# [Selected excerpt]
* * * * *
# Dandelion leaves salad and mashed nettle



## besherat (Apr 26, 2019)

In my home kitchen, I like to prepare a simply recipes. I am a big supporter of healthy eating, I avoid purchasing any artificial products and I think it's the best way to take what you can find in nature. Today I prepared a salad of dandelion leaf, very healthy for detoxification of the organism in the spring time. I'm so afraid of GMO food, which is all around us.


















Salad is very simple. I picked dandelion leaves from the garden and washed them well. I added a salt and let them stand for a while, to drop the bitter taste that they had, squeezed it and chopped. I added pepper, oil, garlic and wine vinegar and mixed it well. Finally, I added the hard boiled eggs that I already have, because Easter is still here in my country.

I cooked nettle, salted, squeezed and cut up. In the frying pan I warmed up a little oil and added two tablespoons of flour and slowly fry. I added nettles, quickly mixed and poured some milk. I mixed it to the desired density and added a garlic in it.


----------



## maryb (Mar 21, 2008)

The two main spring foraging foods around me! Nettle MUST be cooked to remove the component that makes your skin burn!


----------



## besherat (Apr 26, 2019)

Maryb,thank you for response. Yes, all of us can see nettle and dandelion leaves around. That's the reason, why I post this simple, but wonderful recipe. Many of us see it, but don't used it and it's a big mistake to miss all those precious things that nature gives us.


----------



## maryb (Mar 21, 2008)

I make a hot bacon dressing for dandelion salad. Good pairing!


----------



## besherat (Apr 26, 2019)

maryb said:


> I make a hot bacon dressing for dandelion salad. Good pairing!


I believe it has eased the bitterness that this salad has.


----------
* * * * *
# [Dataset rows]
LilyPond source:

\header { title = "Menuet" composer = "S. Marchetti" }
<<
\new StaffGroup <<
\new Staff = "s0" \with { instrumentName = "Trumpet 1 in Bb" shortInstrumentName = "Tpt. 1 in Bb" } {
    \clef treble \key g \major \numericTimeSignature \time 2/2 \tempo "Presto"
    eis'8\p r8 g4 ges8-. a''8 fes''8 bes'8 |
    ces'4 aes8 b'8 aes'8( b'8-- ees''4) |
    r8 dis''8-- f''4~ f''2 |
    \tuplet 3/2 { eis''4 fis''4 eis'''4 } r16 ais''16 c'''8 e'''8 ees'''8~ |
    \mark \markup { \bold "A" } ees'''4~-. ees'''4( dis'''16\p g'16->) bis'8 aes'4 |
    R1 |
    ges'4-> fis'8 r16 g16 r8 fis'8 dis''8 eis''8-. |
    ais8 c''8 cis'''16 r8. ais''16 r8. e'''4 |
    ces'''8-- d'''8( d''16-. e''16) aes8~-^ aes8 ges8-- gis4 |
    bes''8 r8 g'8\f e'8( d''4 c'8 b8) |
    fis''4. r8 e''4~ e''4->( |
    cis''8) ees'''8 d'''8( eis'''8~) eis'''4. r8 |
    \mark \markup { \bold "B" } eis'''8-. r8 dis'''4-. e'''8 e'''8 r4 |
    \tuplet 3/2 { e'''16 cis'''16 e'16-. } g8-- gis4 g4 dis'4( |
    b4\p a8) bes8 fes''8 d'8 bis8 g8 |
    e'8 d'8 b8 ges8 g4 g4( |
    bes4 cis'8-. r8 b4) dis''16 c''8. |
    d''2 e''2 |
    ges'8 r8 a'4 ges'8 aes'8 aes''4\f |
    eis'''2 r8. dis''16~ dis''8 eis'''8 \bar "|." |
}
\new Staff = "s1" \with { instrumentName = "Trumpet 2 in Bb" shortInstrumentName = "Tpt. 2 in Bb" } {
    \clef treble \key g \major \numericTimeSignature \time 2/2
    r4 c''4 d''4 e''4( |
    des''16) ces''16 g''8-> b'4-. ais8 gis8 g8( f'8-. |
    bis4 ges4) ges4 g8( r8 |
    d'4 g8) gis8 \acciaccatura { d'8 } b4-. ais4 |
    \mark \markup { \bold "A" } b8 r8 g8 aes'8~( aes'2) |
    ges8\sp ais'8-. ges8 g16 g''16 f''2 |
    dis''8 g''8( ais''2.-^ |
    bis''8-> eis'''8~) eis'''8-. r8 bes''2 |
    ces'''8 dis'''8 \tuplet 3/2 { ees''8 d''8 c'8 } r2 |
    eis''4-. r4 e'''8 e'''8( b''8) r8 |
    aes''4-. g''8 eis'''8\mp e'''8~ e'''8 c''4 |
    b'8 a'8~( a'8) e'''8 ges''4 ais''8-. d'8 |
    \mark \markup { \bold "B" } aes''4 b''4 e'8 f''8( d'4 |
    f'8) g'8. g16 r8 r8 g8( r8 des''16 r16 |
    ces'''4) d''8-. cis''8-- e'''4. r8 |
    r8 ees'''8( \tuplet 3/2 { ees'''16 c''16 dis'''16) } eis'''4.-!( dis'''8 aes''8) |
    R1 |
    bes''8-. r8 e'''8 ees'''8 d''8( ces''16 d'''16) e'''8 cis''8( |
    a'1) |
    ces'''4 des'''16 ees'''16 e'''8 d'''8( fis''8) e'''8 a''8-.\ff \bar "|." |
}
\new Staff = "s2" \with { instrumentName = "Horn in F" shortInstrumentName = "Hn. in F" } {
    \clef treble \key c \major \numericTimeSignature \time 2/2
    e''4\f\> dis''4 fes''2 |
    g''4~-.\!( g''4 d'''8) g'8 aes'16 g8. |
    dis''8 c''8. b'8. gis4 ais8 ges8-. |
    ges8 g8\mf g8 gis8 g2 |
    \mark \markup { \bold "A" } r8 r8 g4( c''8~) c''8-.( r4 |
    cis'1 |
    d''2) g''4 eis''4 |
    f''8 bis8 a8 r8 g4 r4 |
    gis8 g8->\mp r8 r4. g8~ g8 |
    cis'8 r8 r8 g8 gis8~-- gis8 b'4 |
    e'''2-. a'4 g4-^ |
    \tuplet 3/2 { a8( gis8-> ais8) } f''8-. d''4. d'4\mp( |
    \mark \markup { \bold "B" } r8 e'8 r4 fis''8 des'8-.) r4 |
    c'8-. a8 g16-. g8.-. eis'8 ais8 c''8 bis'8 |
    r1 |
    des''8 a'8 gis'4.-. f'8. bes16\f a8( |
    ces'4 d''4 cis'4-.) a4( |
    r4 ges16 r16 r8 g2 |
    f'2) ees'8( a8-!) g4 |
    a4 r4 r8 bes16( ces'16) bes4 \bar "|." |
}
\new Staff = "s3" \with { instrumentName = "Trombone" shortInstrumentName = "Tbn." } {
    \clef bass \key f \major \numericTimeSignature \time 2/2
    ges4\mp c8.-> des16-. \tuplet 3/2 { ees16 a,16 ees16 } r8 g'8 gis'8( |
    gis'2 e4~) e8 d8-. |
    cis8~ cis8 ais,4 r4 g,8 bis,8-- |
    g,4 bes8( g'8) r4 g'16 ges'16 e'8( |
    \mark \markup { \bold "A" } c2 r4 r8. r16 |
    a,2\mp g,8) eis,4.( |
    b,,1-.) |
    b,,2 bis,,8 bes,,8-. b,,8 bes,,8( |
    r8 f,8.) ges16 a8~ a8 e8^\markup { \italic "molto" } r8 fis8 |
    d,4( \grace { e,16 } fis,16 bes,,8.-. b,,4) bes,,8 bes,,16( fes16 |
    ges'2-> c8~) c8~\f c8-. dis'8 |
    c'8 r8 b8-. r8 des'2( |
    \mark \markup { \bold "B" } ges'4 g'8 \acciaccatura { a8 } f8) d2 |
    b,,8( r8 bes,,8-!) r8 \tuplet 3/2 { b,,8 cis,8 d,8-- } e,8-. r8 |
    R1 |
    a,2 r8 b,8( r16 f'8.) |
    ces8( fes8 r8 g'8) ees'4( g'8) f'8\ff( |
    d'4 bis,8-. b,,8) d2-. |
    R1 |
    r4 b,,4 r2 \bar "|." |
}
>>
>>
* * * * *
# [Requirement]
Write out the passage from the forum thread on dandelion salad and nettle, beginning at the words "I cooked nettle, salted, squeezed" and stopping after the words "garlic in it.".

# [Task output]
I cooked nettle, salted, squeezed and cut up. In the frying pan I warmed up a little oil and added two tablespoons of flour and slowly fry. I added nettles, quickly mixed and poured some milk. I mixed it to the desired density and added a garlic in it.